Lecture 16: Section 14.6 Directional Derivatives and the Gradient

Welcome back! So far, we've explored partial derivatives, $f_x$ and $f_y$, which tell us the rate of change of a function in the specific directions of the coordinate axes. But what if we're standing on a mountain and want to know the slope in the exact direction we're facing, say, northeast? Today, we develop the tools to answer that question. We will generalize the derivative to find the rate of change in any direction.
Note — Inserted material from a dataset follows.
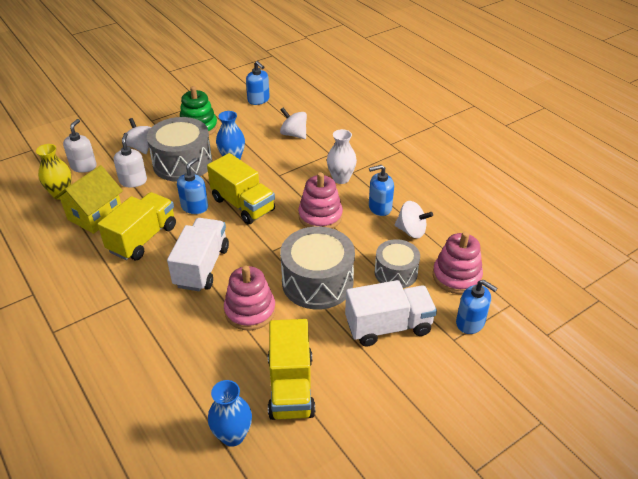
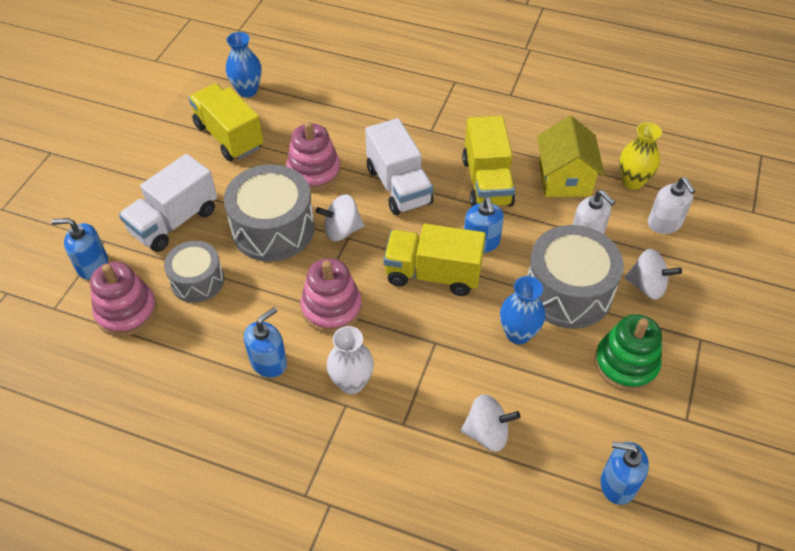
camera: 145 degrees right, 10 degrees up
(411, 231) = (208, 346): white spinning top -> white spinning top (342, 230)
Topic 1: The Directional Derivative 🧭

Analogy: The Hiker on the Mountain

Imagine you are a hiker standing on a mountainside. The surface of the mountain is the graph of the function $z=f(x,y)$.

Your location on the map is the point $(x,y)$.
Your actual position on the mountainside is the point $(x,y,f(x,y))$.
The direction vector $\mathbf{u}$ is the direction you point your compass on the map (e.g., due north, southwest, etc.).
The directional derivative, $D_{\mathbf{u}}f(x,y)$, is the steepness of the path at your current location if you take a step in that compass direction. A positive value means you are heading uphill, negative means downhill, and zero means you are on a level path.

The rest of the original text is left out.